Link LDP

Hello adjacency is brought up using link Hello packet with source IP address set to the interface borrowed IP address and a destination IP address set to 224.0.0.2.

As a consequence of (1), Hello packets with the same source IP address should be accepted when received over parallel unnumbered interfaces from the same peer LSR-ID. The corresponding Hello adjacencies would be associated with a single LDP session.

The transport address for the TCP connection, which is encoded in the Hello packet, is always set to the LSR-ID of the node regardless if the user enabled the interface option under config>router>ldp>if-params>if>ipv4>transport-address.
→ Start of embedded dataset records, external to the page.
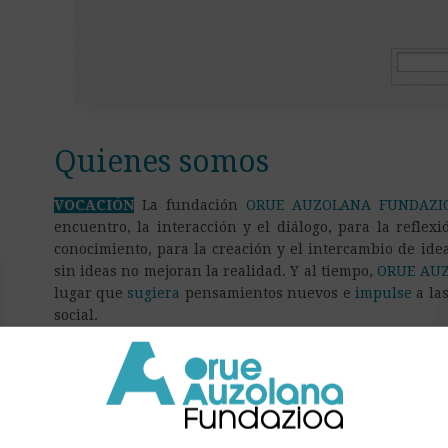
Quienes somos
VOCACIÓN
La fundación
ORUE AUZOLANA FUNDAZI
encuentro, la interacción y el diálogo, para la reflexi
conocimiento, para la creación y el intercambio de ide
sin ideas no mejoran la realidad. Y al tiempo,
ORUE AU
lugar que
sugiera
pensamientos nuevos e
impulse
a las
social.
CONTEXTO
La progresiva escasez de códigos y condu
sirvan como punto de orientación y guía, dibuja nuestra
invita a promover el ejercicio reflexivo de jóvenes y adu
cultural, económico, político y ético, en busca de un
avanzar esas redes de “acción colectiva”
basadas en la 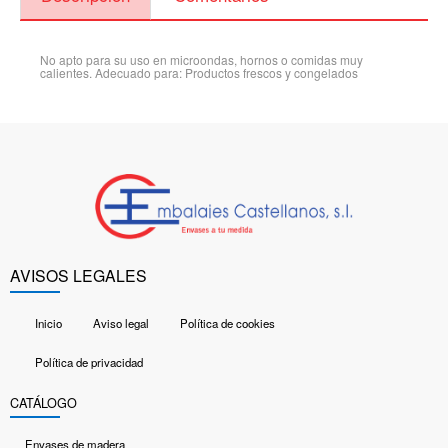
No apto para su uso en microondas, hornos o comidas muy
calientes. Adecuado para: Productos frescos y congelados
AVISOS LEGALES
Inicio
Aviso legal
Política de cookies
Política de privacidad
CATÁLOGO
Envases de madera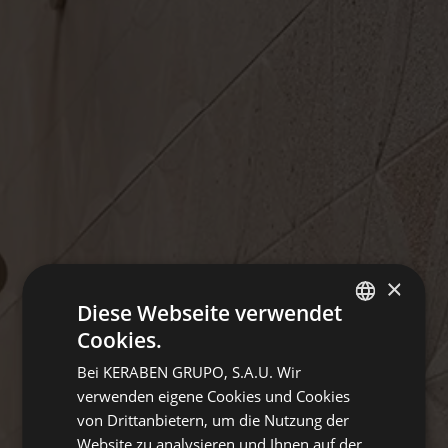
×
Diese Webseite verwendet
Cookies.
SPANISH
Bei KERABEN GRUPO, S.A.U. Wir
GERMAN
verwenden eigene Cookies und Cookies
ENGLISH
von Drittanbietern, um die Nutzung der
Website zu analysieren und Ihnen auf der
FRENCH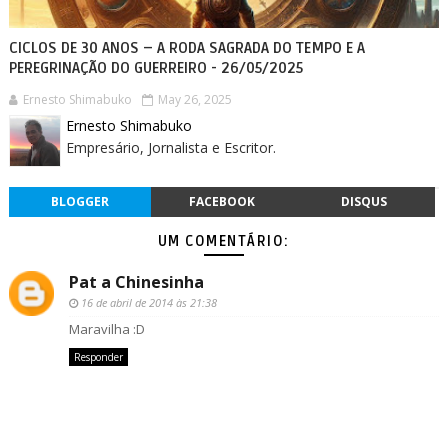
CICLOS DE 30 ANOS – A RODA SAGRADA DO TEMPO E A
PEREGRINAÇÃO DO GUERREIRO - 26/05/2025
Ernesto Shimabuko
May 26, 2025
Ernesto Shimabuko
Empresário, Jornalista e Escritor.
BLOGGER
FACEBOOK
DISQUS
UM COMENTÁRIO:
Pat a Chinesinha
16 de abril de 2014 às 21:38
Maravilha :D
Responder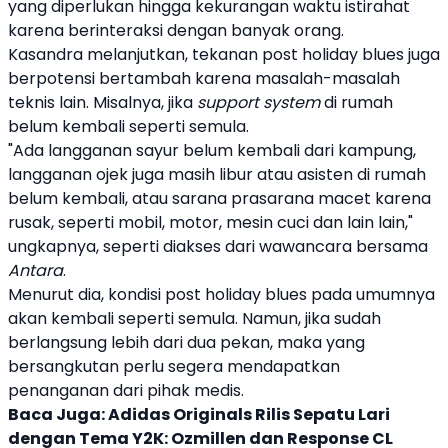
yang diperlukan hingga kekurangan waktu istirahat
karena berinteraksi dengan banyak orang.
Kasandra melanjutkan, tekanan
post holiday blues
juga
berpotensi bertambah karena masalah-masalah
teknis lain. Misalnya, jika
support system
di rumah
belum kembali seperti semula.
"Ada langganan sayur belum kembali dari kampung,
langganan ojek juga masih libur atau asisten di rumah
belum kembali, atau sarana prasarana macet karena
rusak, seperti mobil, motor, mesin cuci dan lain lain,"
ungkapnya, seperti diakses dari wawancara bersama
Antara
.
Menurut dia, kondisi
post holiday blues
pada umumnya
akan kembali seperti semula. Namun, jika sudah
berlangsung lebih dari dua pekan, maka yang
bersangkutan perlu segera mendapatkan
penanganan dari pihak medis.
Baca Juga:
Adidas Originals Rilis Sepatu Lari
dengan Tema Y2K: Ozmillen dan Response CL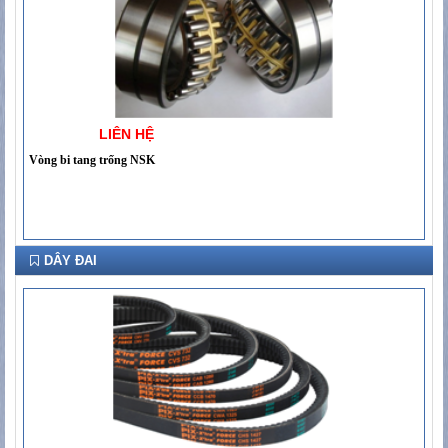
LIÊN HỆ
Vòng bi tang trống NSK
DÂY ĐAI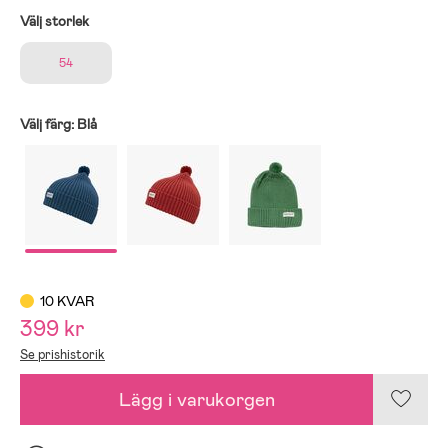
Välj storlek
54
Välj färg:
Blå
10 KVAR
399 kr
Se prishistorik
Lägg i varukorgen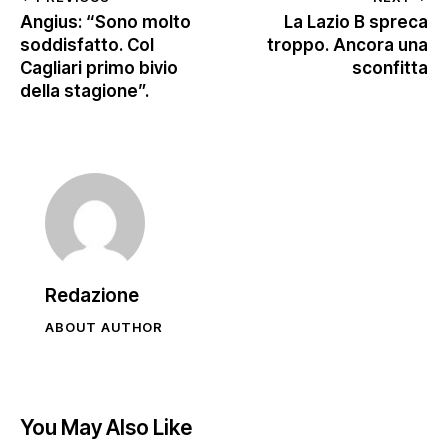
Angius: “Sono molto
La Lazio B spreca
soddisfatto. Col
troppo. Ancora una
Cagliari primo bivio
sconfitta
della stagione”.
Redazione
ABOUT AUTHOR
You May Also Like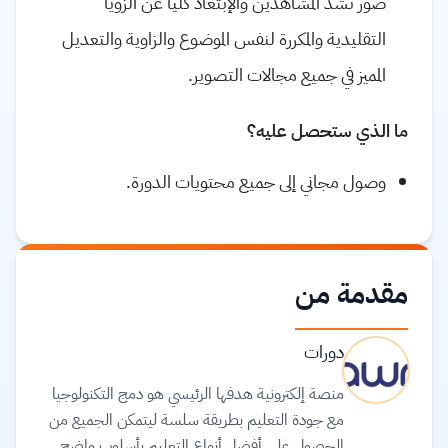
صور تشد المشاهدين والإبتعاد كلياً عن الزويا
التقليدية والمكررة لنفس الموضوع والزاوية والتعديل
المميز في جميع مجالات التصوير.
ما الذي ستحصل عليه؟
وصول مجاني إلى جميع محتويات الدورة.
مقدمة من
دورات
منصة إلكترونية هدفها الرئيسي هو دمج التكنولوجيا
مع جودة التعليم بطريقة سلسة ليتمكن الجميع من
الحصول على أفضل أنواع التعليم بأسلوب واضح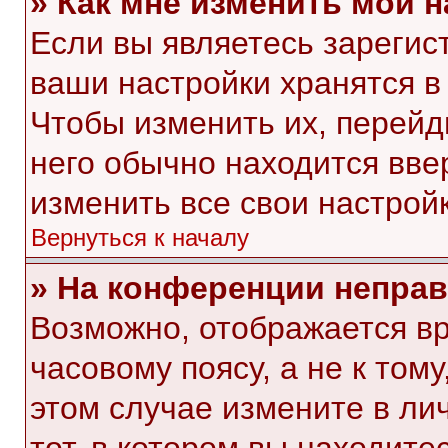
» Как мне изменить мои 
Если вы являетесь зарегис
ваши настройки хранятся в
Чтобы изменить их, перейд
него обычно находится вве
изменить все свои настройк
Вернуться к началу
» На конференции непра
Возможно, отображается вр
часовому поясу, а не к тому
этом случае измените в ли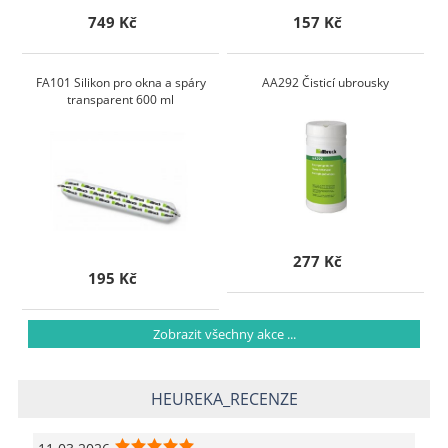
749 Kč
157 Kč
FA101 Silikon pro okna a spáry
AA292 Čisticí ubrousky
transparent 600 ml
277 Kč
195 Kč
Zobrazit všechny akce ...
HEUREKA_RECENZE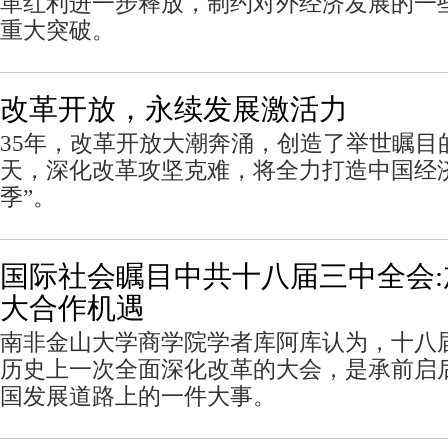
革红利进一步释放，制约对外经济发展的一些
重大突破。
改革开放，永续发展激活力
35年，改革开放大潮奔涌，创造了举世瞩目
天，深化改革攻坚克难，将全力打造中国经
季”。
国际社会瞩目中共十八届三中全会:
大合作机遇
南非金山大学商学院学者库阿库认为，十八
历史上一次全面深化改革的大会，是承前启
国发展道路上的一件大事。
The user can configure the local-lsr-id option on the interface and change the value of the LSR-ID to either the local interface or to some other interface name, loopback or not, numbered or not. If the local interface is selected or the provided interface name corresponds to an unnumbered IP interface, the unnumbered interface borrowed IP address is used as the LSR-ID. In all cases, the transport address for the LDP session is updated to the new LSR-ID value but the link Hello packets continue to use the interface borrowed IP address as the source IP address.

The LSR with the highest transport address, that is, LSR-ID in this case, bootstraps the TCP connection and LDP session.

Source and destination IP addresses of LDP packets are the transport addresses, that is, LDP LSR-IDs of systems A and B in this case.